_Data_.
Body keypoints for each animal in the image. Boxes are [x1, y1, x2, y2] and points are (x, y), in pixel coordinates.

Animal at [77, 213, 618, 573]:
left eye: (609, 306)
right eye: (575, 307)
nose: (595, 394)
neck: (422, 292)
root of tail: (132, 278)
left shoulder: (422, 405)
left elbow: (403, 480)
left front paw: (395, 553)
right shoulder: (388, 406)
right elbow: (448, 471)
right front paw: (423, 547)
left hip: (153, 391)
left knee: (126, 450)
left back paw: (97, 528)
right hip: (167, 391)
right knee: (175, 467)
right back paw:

_What you are asked to do_. All lines from the one that contains "right elbow: (448, 471)" through the end of the material are to be quoted exactly, with both ends included.

_Response below_.
right elbow: (448, 471)
right front paw: (423, 547)
left hip: (153, 391)
left knee: (126, 450)
left back paw: (97, 528)
right hip: (167, 391)
right knee: (175, 467)
right back paw:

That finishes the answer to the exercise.